Nè chiesi a lui per questo di procurar l’accesso;
Ma per potergli il cuore esaminar dappresso.
Scaltro ricusa, e sfugge il periglioso impegno;
Ecco della sua colpa, ecco verace il segno.
(passa alla bottega del caffè)

SCENA III.

Emanuel Bluck, maestro Panich dal caffè, ed il suddetto.

Emanuel. Critica in questo foglio sol noi lo Spettatore.

Panich. Gioco un paio di scarpe, che n’è Jacob l’autore.
Milord.
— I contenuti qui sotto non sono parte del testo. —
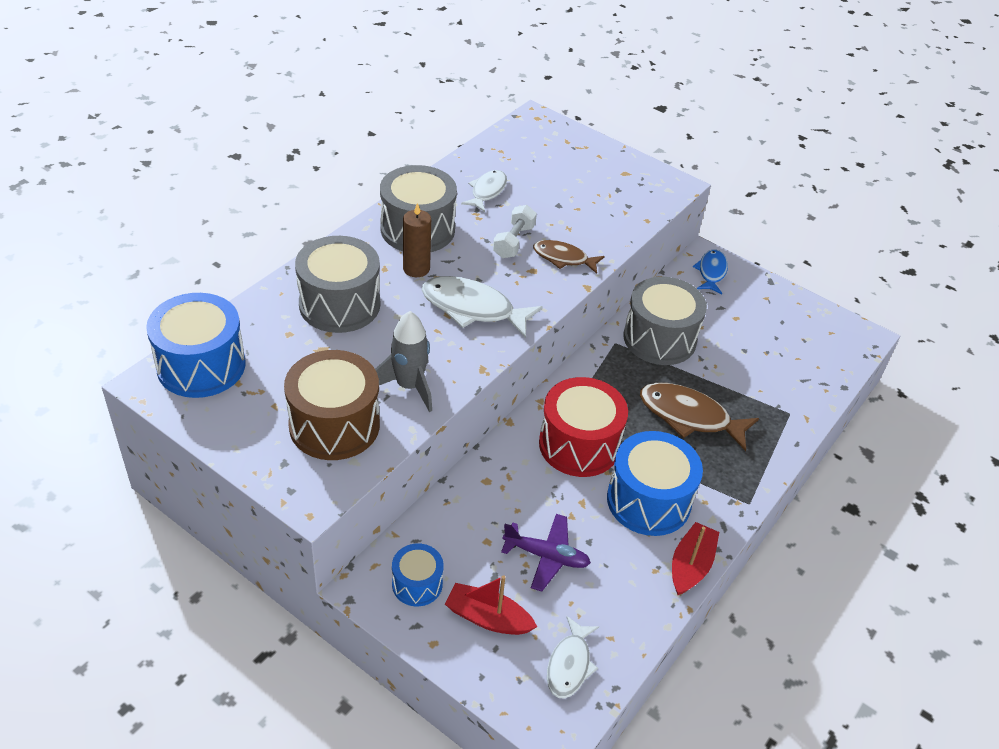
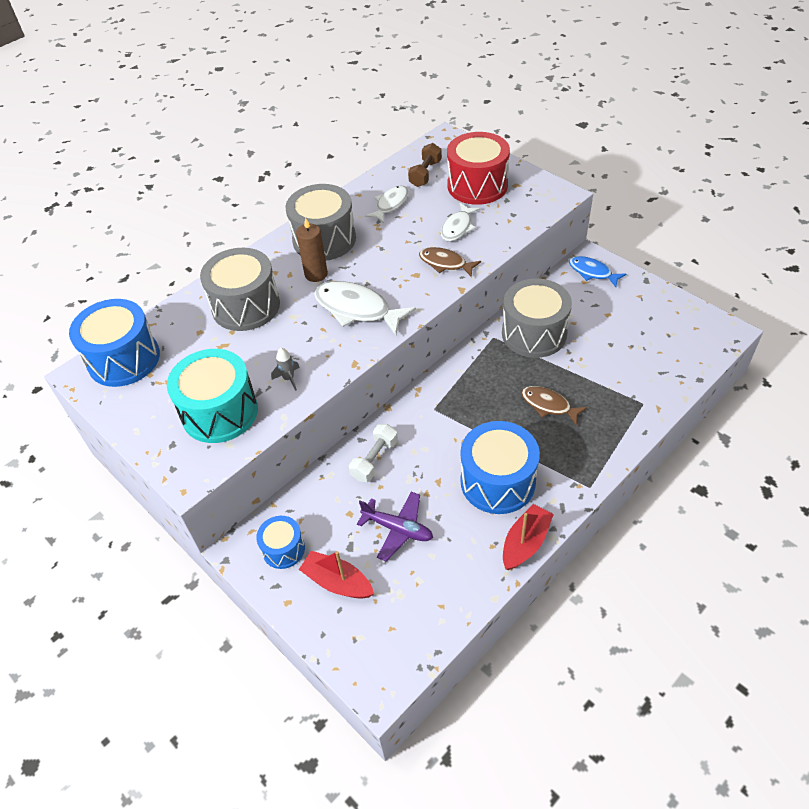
camera: 15 degrees right, 5 degrees up
(334, 425) = (220, 412): brown drum -> turquoise drum
(409, 386) = (289, 378): grey rocket -> grey rocket, size x0.52
(513, 241) = (404, 249): white dumbbell -> white dumbbell (374, 460)
(520, 157) = (425, 173): none -> brown dumbbell
(569, 665) = (400, 628): white fish -> white fish (458, 227)
(579, 444) = (444, 429): red drum -> red drum (477, 185)
(689, 417) = (548, 405): brown fish -> brown fish, size x0.62
(711, 272) = (592, 272): blue fish -> blue fish turned 75 degrees counterclockwise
Merita una vendetta l’affronto del ribaldo;
La penserò, ma prima vo’ che si scemi il caldo.
Decidere saprei qual merta in sul momento,
Ma su la mia passione le satire pavento.
Oggi non puossi in Londra trarsi un capriccio solo,
Che dalla città tutta non sappiasi di volo.
Sonovi stipendiati de’ scaltri osservatori,
Che stampano di tutti le favole e gli errori.
Util costume, è vero, che al pubblico ha giovato,
Ma che in angustia pone l’arbitrio del privato.
Emanuel. Milord, buon giorno a te.
Milord.   Buon giorno, Emanuel mio.
Panich. Milord, voltati in qua. Ti do il buon giorno anch’io.